INFORMATION GIVEN:
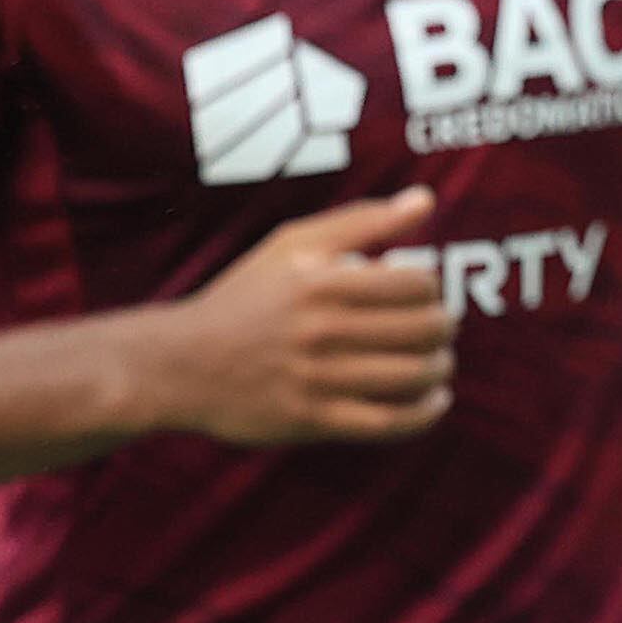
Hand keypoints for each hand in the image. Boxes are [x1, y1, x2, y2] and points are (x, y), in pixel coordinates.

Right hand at [157, 188, 455, 447]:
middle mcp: (319, 330)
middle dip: (443, 330)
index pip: (417, 284)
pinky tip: (434, 399)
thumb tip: (426, 199)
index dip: (431, 290)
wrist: (178, 364)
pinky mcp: (310, 420)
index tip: (422, 297)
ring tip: (438, 364)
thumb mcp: (292, 246)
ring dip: (440, 369)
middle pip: (423, 330)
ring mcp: (315, 378)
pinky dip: (425, 413)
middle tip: (438, 331)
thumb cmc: (245, 299)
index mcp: (319, 283)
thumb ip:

WORK INSTRUCTION: Transcribe all of the entries word for word, but skip any pictures they contain.

WRITTEN RESPONSE:
Hand keypoints for each hand in the image. Boxes are [x1, y1, x2, y2] and points are (x, y), in pixel coordinates.

Right hand at [157, 188, 455, 447]:
middle mcp: (319, 330)
middle dip: (443, 330)
index pip: (417, 284)
pinky tip: (434, 399)
thumb tip: (426, 199)
index dip: (431, 290)
wrist: (178, 364)
pinky mcp: (310, 420)
index tip: (422, 297)
ring tip: (438, 364)
thumb mcp: (292, 246)
ring dip: (440, 369)
middle pip: (423, 330)
ring mcp: (315, 378)
pinky dip: (425, 413)
middle tip: (438, 331)
thumb cmc: (245, 299)
index mcp: (319, 283)
thumb ip:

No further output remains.